Education Experts Clash Over Reform Proposals

By: - March 2, 1999 12:00 am

SANTA FE, New Mexico – To the dismay of the National Education Association, the nation’s largest teachers’ union, and many U.S. educational experts, a growing number of America’s governors want to subsidize parents who send their children to private schools.

Pilot voucher programs are underway in Minnesota and Wisconsin. Tax credits are offered in Iowa and Arizona. And at least 24 states are considering similar plans.

At a meeting sponsored by the National Conference of State Legislators in Santa Fe, New Mexico over the weekend officials debated the pros and cons of this highly controversial approach to improving the U.S. education system.

The principals in the policy debate were NEA President Robert Chase, a champion of public education, and school privatization advocate Chester E. Finn, an education policy official in the Reagan administration who heads a Washington foundation that promotes school choice.

“Turning education over to private forces is bad public policy,” said Chase, reciting a litany of reasons, including a purported weakening of community ties, why vouchers and tax credits will destroy the public school system.

“Opponents to the market place approach don’t want even to experiment,” Finn said.

“We are already seeing signs in some places of spill over effects of the market place – school systems are starting to change,” he added.

Chase contended that vouchers and tax credits assist only a few students while taking money away from successful school reform efforts. Students carry their per pupil funding with them if they use vouchers or parental choice to flock to alternative schools. “Why rescue a few students at the expense of many?” he asked.

“Whose dollars are these?” Finn replied. “If you listen to Bob you might get the idea that the money belongs to the public school system.” Finn argued that the money belongs to the children getting educated.

He said that school districts should be allowed to contract out services to the private sector. He added that charter schools held to standards by a public authority should be permitted. And vouchers and tax credits for private school students are all reforms that will work better than fiddling with the existing public schools system as has been done to no avail in the past, Finn said.

Though vouchers and tax credits are favored by many governors, almost all of them Republican, getting them through state legislatures is proving easier said then done.

New Mexico’s Republican Gov. Gary Johnson failed over the weekend to pass his school voucher pilot program. It was shelved on a party line vote in the Democratic-controlled House Education Committee.

Johnson has threatened to call a special session of the legislature, or veto the entire public school spending plan, if lawmakers do not approve his voucher plan.

Texas Gov. George W. Bush, the putative early favorite for next year’s Republican presidential nomination, has also had trouble getting his voucher program passed. Officials representing Texas at the conference said Bush would win approval of a limited voucher system before the biennial session of the legislature concludes.

Many states are waiting to see how the issue plays out in the courts in lawsuits that have been filed. They argue that vouchers and tax credits tend to benefit religious schools, and thus violate the Constitutional doctrine of separation of church and state.
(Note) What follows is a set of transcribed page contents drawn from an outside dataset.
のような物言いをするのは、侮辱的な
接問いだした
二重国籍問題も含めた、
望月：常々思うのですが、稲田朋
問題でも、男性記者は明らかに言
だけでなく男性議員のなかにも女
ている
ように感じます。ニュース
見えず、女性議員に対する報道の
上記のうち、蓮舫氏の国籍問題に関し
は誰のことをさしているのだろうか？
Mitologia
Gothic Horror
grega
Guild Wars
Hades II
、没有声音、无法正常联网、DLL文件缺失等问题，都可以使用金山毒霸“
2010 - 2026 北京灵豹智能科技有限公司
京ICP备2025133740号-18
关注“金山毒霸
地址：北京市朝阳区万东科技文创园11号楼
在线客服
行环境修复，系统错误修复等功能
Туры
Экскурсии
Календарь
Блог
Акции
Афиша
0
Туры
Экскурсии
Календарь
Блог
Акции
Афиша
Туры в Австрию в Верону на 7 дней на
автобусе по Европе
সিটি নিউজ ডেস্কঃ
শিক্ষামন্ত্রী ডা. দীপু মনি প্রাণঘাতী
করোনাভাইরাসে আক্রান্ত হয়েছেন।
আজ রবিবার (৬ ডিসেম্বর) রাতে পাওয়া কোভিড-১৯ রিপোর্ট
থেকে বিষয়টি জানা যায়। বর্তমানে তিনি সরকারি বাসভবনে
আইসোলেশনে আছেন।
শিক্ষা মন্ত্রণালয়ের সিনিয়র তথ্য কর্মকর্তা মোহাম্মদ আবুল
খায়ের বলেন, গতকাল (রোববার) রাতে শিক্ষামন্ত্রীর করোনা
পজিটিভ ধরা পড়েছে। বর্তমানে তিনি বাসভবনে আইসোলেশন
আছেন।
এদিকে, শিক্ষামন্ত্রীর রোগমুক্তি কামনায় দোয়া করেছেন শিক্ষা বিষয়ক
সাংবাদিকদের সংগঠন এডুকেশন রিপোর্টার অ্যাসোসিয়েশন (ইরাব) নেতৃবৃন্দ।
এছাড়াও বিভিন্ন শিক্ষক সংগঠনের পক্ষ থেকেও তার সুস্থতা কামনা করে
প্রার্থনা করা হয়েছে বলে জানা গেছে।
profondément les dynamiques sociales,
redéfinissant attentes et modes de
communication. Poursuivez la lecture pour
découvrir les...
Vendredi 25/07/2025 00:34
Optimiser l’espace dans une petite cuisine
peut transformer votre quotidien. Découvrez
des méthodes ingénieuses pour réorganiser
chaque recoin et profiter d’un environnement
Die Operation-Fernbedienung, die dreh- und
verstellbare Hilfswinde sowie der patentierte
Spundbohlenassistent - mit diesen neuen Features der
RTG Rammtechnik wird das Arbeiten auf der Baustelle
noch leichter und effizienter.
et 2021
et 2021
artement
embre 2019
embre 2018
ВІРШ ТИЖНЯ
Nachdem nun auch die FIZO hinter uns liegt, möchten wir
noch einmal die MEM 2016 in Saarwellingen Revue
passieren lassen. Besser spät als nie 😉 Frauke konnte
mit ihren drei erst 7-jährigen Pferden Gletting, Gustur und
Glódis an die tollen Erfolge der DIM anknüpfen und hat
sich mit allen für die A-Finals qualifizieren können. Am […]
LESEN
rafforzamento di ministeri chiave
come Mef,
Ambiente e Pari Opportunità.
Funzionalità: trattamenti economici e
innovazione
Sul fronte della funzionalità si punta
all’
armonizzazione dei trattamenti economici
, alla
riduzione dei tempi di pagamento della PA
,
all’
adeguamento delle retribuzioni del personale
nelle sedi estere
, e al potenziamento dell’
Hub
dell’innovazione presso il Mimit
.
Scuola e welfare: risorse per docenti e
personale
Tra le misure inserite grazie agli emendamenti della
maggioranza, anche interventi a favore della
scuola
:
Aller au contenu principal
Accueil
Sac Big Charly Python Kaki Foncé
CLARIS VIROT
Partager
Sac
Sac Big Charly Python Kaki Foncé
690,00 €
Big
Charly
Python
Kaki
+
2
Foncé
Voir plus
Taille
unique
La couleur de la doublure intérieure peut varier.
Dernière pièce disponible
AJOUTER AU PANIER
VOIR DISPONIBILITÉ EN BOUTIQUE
Advocates of these measures have been cheered by some recent favorable rulings, most notably in Arizona. In late January, the Arizona Supreme Court upheld that state’s tax credit program on a 3-2 vote.

“Schools are no more than indirect recipients of taxpayer contributions, with the final destination of these funds being determined by individual parents,” the court said.

The U.S. Supreme Court gave supporters of vouchers something to cheer about by refusing to review a Wisconsin Supreme Court decision upholding a 1995 Wisconsin law that expanded Milwaukee’s voucher program to include religious schools.